[Records of where elements appear on each page]
»»
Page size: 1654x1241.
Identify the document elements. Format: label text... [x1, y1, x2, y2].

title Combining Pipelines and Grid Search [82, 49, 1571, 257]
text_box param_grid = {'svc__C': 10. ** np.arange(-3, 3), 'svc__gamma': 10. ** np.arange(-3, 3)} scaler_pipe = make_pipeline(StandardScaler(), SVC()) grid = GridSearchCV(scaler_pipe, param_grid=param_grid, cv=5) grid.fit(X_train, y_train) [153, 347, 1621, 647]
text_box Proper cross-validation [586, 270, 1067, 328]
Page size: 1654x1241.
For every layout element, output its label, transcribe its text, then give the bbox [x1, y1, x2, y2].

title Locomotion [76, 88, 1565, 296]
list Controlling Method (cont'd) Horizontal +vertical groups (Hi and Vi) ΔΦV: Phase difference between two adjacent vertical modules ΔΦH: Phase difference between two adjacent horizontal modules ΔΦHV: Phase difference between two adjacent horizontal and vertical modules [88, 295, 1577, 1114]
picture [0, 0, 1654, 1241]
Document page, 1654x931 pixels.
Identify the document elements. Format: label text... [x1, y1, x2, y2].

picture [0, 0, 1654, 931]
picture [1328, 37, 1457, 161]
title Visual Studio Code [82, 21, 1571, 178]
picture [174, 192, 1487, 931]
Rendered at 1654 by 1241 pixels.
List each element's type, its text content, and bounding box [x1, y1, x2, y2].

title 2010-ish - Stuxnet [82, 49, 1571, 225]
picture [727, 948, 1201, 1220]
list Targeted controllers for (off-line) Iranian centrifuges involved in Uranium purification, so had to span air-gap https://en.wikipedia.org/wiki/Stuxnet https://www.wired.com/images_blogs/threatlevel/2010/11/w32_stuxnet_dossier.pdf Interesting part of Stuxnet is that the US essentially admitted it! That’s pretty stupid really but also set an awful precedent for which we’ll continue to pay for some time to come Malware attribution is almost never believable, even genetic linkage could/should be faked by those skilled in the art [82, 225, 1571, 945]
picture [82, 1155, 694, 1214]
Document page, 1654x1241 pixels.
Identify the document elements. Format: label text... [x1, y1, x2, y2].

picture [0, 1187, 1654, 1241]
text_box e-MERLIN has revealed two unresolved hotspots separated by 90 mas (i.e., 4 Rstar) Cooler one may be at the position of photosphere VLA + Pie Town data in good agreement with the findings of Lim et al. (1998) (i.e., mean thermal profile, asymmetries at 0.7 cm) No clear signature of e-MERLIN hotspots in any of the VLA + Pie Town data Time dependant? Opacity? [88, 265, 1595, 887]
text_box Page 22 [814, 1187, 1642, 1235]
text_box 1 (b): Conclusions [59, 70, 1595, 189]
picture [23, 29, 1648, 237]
««
Repeat the material from its start through the line with "title Combining Pipelines", swapping "document elements" for "page components" and leaving all else unchanged.

Page size: 1654x1241.
Identify the page components. Format: label text... [x1, y1, x2, y2].

title Combining Pipelines and Grid Search [82, 49, 1571, 257]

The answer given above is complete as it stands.